-- ACTIONS TO TAKE --
- a) In the cooking walkthrough, why is the top scored in both angular directions with a boning knife?
- b) Continue the cooking walkthrough, picking up after its final sentence about Membrillo.

-- EXCERPT PROVIDED --
··········
We have sprinkles in the forecast
- Sprinkle generously with your rub.
- I even drizzled with a little paprika oil, it will help dissolve the crust.
Maybe just a steady drizzle
- Using a sharp boning knife, score the top, cut about 1/4″ deep, in both angular directions.
- Like this, you can see the hash marks.
- Until you get the marks all the way across. This is so simple but really creates a vibrant visual effect after roasting.
- Okay, we’re almost ready to hit the oven.
- After just those few minutes, you can see the oil has dissolved into the crust.
And this is what you get.
- I turned on the flash attachment to really emphasize the textured surface.
- Now comes the fun part. You can carve and eat as it is, but, usually, I put it in a plastic bag and shock it down to 70F, then refrigerate.
- I sliced a SousVide Onion, 183Fx1 hour, to make some onion rings. A little bit of vinegar to acidulate, salt, drain, and toss in flour until well coated. Then, of course, deep fried.
- A little dollop of sweet and sour pear butter, which is a little bit like apple butter. The pears are cooked down with sugar and vinegar, and finished with butter. The Spanish make a similar thing called Membrillo, which is made from quince.
··········
-- PROVIDED DATA --
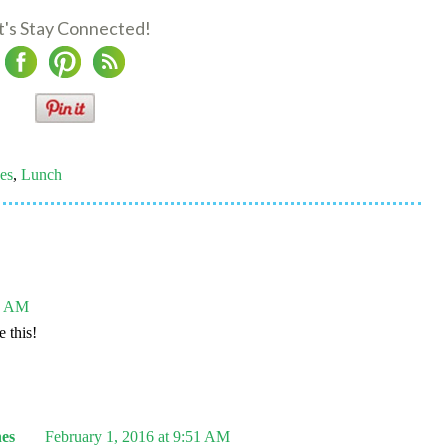
t's Stay Connected!
es
,
Lunch
41 AM
 this!
es
February 1, 2016 at 9:51 AM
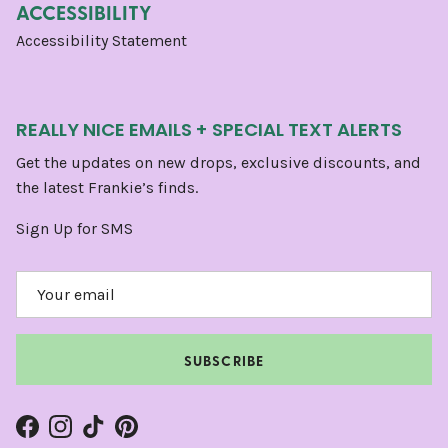
ACCESSIBILITY
Accessibility Statement
REALLY NICE EMAILS + SPECIAL TEXT ALERTS
Get the updates on new drops, exclusive discounts, and
the latest Frankie’s finds.
Sign Up for SMS
SUBSCRIBE
Facebook
Instagram
TikTok
Pinterest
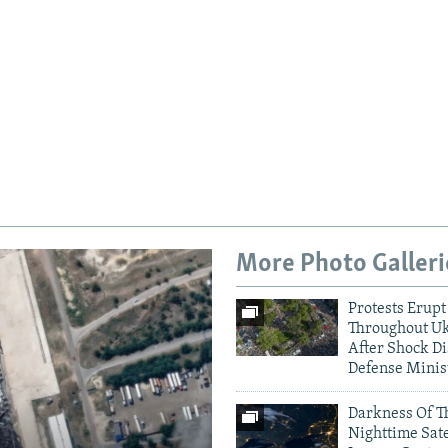
More Photo Galleri
Protests Erupt
Auto
240p
360p
Throughout U
After Shock Di
Defense Minis
720p
1080p
Darkness Of T
Nighttime Sate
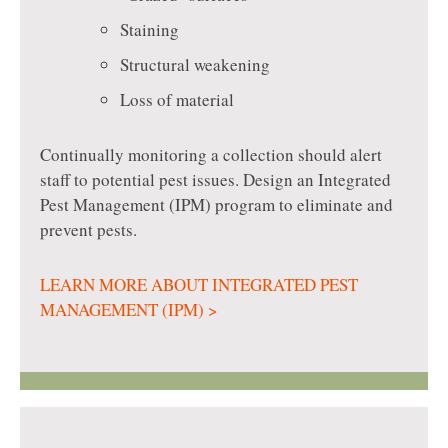
Staining
Structural weakening
Loss of material
Continually monitoring a collection should alert
staff to potential pest issues. Design an Integrated
Pest Management (IPM) program to eliminate and
prevent pests.
LEARN MORE ABOUT INTEGRATED PEST
MANAGEMENT (IPM) >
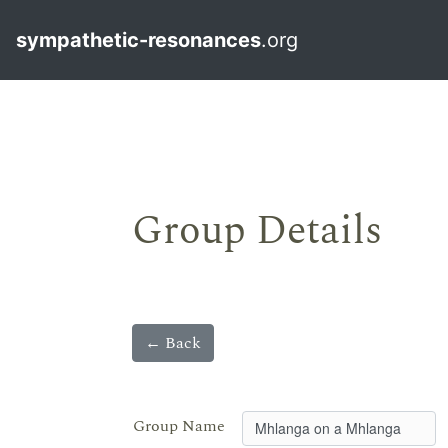
sympathetic-resonances
.org
Group Details
← Back
Group Name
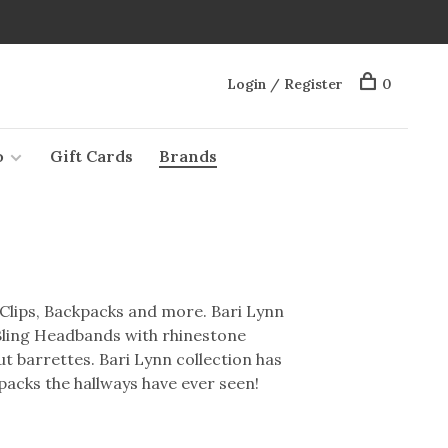
Login / Register
0
o
Gift Cards
Brands
Clips, Backpacks and more. Bari Lynn
 Bling Headbands with rhinestone
 barrettes. Bari Lynn collection has
acks the hallways have ever seen!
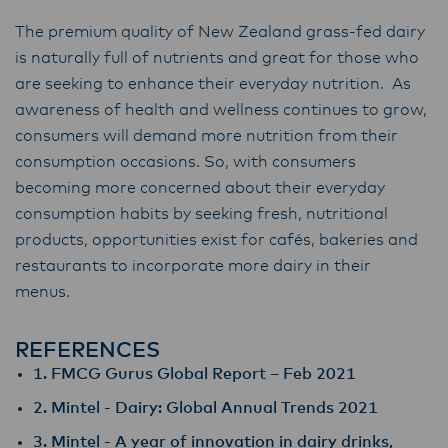
The premium quality of New Zealand grass-fed dairy
is naturally full of nutrients and great for those who
are seeking to enhance their everyday nutrition. As
awareness of health and wellness continues to grow,
consumers will demand more nutrition from their
consumption occasions. So, with consumers
becoming more concerned about their everyday
consumption habits by seeking fresh, nutritional
products, opportunities exist for cafés, bakeries and
restaurants to incorporate more dairy in their
menus.
REFERENCES
1. FMCG Gurus Global Report – Feb 2021
2. Mintel - Dairy: Global Annual Trends 2021
3. Mintel - A year of innovation in dairy drinks,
··········
-- OUTPUTS IN ORDER --
- a) The top is scored about 1/4″ deep in both directions to make hash marks across the whole surface. The text says this simple step creates a vibrant visual effect after roasting.

- b)
- A few drops of balsamic syrup or kecap manis, and you’re in business.
- We’re developing a Sous Vide Macaroni and Cheese method, but, even with the familiar variations, it’s a great combination. Cheddar, American, Velveeta, Canned, no shame in any of them.
- A fancy presentation isn’t necessary, but using the crisp fried pork belly cut into different shapes can work.
- A harvest relish with corn and orange bell peppers, some olives, a little parsley pesto, paprika oil, again, any dark syrup — even molasses — a little bit goes a long way.
Posts to the site are living, breathing things, and I update them as I develop variants. Try to keep it all fresh.